What needs to be done: What is needed is a copy of each line in the listing below that contains "Future".

BEGIN

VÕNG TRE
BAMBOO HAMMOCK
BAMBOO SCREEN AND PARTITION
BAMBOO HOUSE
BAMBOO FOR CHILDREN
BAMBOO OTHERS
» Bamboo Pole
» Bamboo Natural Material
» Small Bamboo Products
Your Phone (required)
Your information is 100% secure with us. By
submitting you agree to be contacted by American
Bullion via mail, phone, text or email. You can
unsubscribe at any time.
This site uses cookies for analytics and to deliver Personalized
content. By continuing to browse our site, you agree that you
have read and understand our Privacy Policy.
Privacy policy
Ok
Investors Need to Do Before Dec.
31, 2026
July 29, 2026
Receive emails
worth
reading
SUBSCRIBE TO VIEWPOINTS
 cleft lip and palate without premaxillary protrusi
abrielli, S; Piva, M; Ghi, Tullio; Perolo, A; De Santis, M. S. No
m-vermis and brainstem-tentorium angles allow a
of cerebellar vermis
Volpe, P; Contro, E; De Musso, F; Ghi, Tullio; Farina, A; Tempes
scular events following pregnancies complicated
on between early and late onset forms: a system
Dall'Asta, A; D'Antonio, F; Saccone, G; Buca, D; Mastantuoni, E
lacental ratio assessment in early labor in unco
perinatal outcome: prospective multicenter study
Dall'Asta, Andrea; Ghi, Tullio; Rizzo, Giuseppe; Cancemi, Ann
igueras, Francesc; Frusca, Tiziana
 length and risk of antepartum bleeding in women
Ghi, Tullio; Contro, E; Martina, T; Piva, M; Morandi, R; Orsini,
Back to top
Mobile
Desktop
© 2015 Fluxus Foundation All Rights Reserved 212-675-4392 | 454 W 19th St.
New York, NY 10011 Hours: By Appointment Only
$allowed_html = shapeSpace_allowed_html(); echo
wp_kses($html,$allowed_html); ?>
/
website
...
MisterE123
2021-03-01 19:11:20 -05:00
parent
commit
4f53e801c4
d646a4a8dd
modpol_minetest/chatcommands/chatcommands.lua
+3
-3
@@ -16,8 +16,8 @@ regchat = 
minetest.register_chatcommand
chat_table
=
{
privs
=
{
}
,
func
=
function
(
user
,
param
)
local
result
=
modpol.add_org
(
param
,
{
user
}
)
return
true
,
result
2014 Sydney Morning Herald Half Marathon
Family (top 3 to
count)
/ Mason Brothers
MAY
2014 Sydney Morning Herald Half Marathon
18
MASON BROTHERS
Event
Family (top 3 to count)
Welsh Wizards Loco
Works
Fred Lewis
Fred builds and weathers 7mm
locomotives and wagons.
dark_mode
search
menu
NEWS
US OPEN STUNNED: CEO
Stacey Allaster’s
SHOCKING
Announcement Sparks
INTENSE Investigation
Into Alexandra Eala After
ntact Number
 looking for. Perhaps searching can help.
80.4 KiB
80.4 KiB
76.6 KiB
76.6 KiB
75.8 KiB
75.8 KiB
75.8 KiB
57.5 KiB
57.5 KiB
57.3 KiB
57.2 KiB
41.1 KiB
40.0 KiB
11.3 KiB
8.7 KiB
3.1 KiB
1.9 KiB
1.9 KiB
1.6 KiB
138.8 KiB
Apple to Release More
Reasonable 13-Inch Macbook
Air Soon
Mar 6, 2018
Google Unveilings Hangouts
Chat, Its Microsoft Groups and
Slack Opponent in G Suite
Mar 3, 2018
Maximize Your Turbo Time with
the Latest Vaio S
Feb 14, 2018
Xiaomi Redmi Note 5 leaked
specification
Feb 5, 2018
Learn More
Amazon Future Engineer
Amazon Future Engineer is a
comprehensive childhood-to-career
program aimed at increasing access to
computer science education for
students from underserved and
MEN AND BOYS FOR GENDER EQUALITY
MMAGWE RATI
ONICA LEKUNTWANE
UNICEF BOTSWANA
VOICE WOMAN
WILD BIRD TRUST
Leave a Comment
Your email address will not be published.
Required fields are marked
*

END

Response area:
Amazon Future Engineer
Amazon Future Engineer is a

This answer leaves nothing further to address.